The power of beauty to suggest virtue and inspire love has been a recurrent theme in the discussion of portraits of women in Renaissance Florence. This lecture asks how far such notions were applicable to the contemporary reception of portraits of men. It addresses two distinct types of male portraiture developed in roughly the same period as Leonardo's Ginevra de' Benci: first the male sitter as lover/devotee associated particularly with Botticelli, and second the all'antica and anonymous "portraits" of beautiful youths of the type explored in Leonardo's drawings and familiarized by Andrea del Verrocchio and his shop. In each case these image types will be addressed in terms of their different public and private functions and their intimate relation to contemporary developments in female portraiture. The paper will also try to assess to what extent such different representations of young men are related.

Motions of the Mind in Renaissance Portraiture
Frank Zöllner, professor of art history, University of Leipzig

The idea that a portrait expresses the motions of the mind is one of the most important issues in the literature on Renaissance portraiture, though even today one has not sufficiently dealt with both the function and the limits of expression. Therefore, I will address the question: why do portraits express something we usually call the motions of the mind, and how do they achieve expression and how do they not?

In answering this question I will analyze some of the most popular examples from Renaissance portraiture, such as Donatello's Bust of a Young Man (Florence), Domenico Ghirlandaio's Portrait of Giovanna Tornabuoni (Madrid), Pisanello's Portrait of a Young Lady (Paris), and some Renaissance portrait medals.

The Enigmatic Ginevra de' Benci: A Problem of Genre
Mary D. Garrard, professor of art history, American University

Leonardo's portrait of Ginevra de' Benci does not easily fit the genre that it transformed. Despite its pivotal position in the development of the quattrocento female marriage portrait from profile to three-quarter view, the Ginevra de' Benci has rarely been interpreted as a simple marriage portrait; instead, scholars have defined it, in part or exclusively, as the product of an extramarital chivalric love or that of the personal initiative of Leonardo da Vinci.

Against the earlier opinions that the portrait was painted as a gesture of Leonardo's friendship with the Benci family (Müller), or that it commemorated Ginevra's marriage in 1474 to Luigi Niccolini (Clark), John Walker (1967) set it in the context of Ginevra's platonic love relationship with Bernardo Bembo, the Venetian ambassador to Florence in 1475-1476 and 1478-1480, suggesting that Bembo was perhaps involved in the painting's genesis. In 1989, Jennifer Fletcher argued that Bembo commissioned the picture, having discovered that his personal device matched the emblem on the Ginevra de' Benci verso. In 1998, David Brown proposed that Bembo modified a portrait originally painted for Ginevra's marriage, commissioning and designing its reverse.

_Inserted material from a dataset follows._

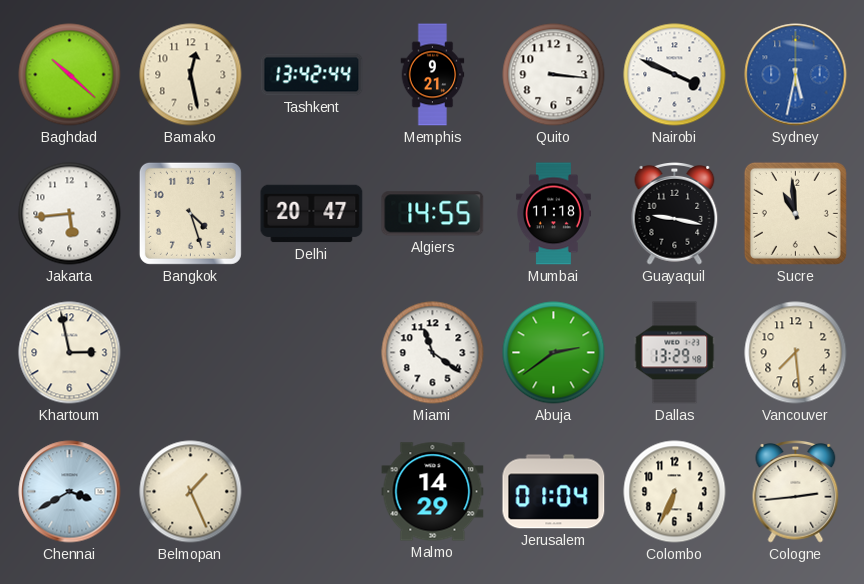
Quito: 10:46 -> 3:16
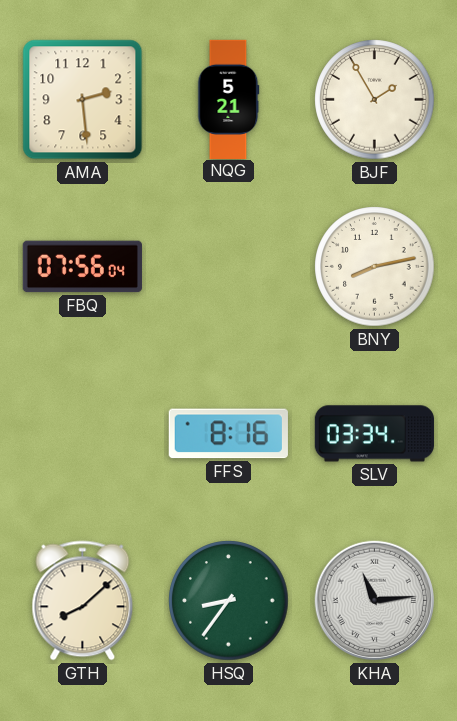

Significant problems remain with the Bembo patronage theory, some of which I pointed out in an article of 1992. For example, Bembo apparently never owned the painting of his Petrarchan lover, although the very purpose of such an image would have been to substitute for the absent beloved. On the occasion of this symposium, which provides a valuable opportunity to reconsider the Ginevra de' Benci in the context of key related works, I will address the question that is still open: is this curious painting a marriage portrait, a Petrarchan beloved portrait, a friendship portrait, or an as yet undefined combination of these?

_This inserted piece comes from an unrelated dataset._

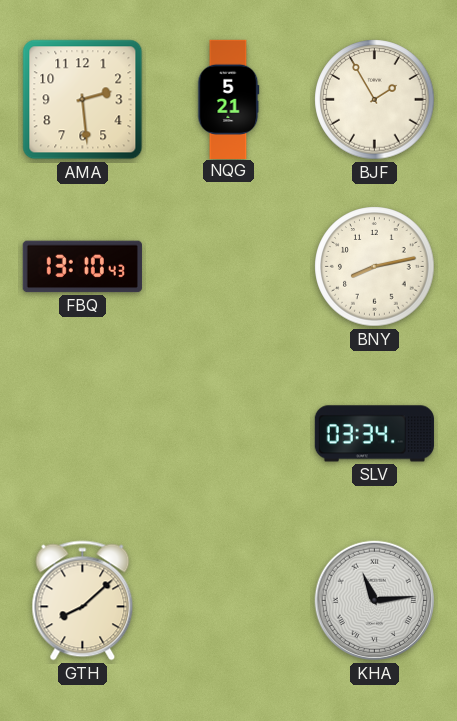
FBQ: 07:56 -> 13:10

Leonardo da Vinci's "Mona Lisa" in Context
Joanna Woods-Marsden, professor of art history, University of California, Los Angeles

Arguably the best-known painting in the history of Western art, Leonardo da Vinci's portrait of Mona Lisa has, for the most part, been considered in isolation from similar Renaissance portraits. This paper will try to resolve some of the puzzling questions that the work raises by reintegrating it into the contexts of Renaissance gender ideology and the history of earlier female likenesses.

The symposium was organized by the National Gallery of Art in conjunction with the Solow Art and Architecture Foundation.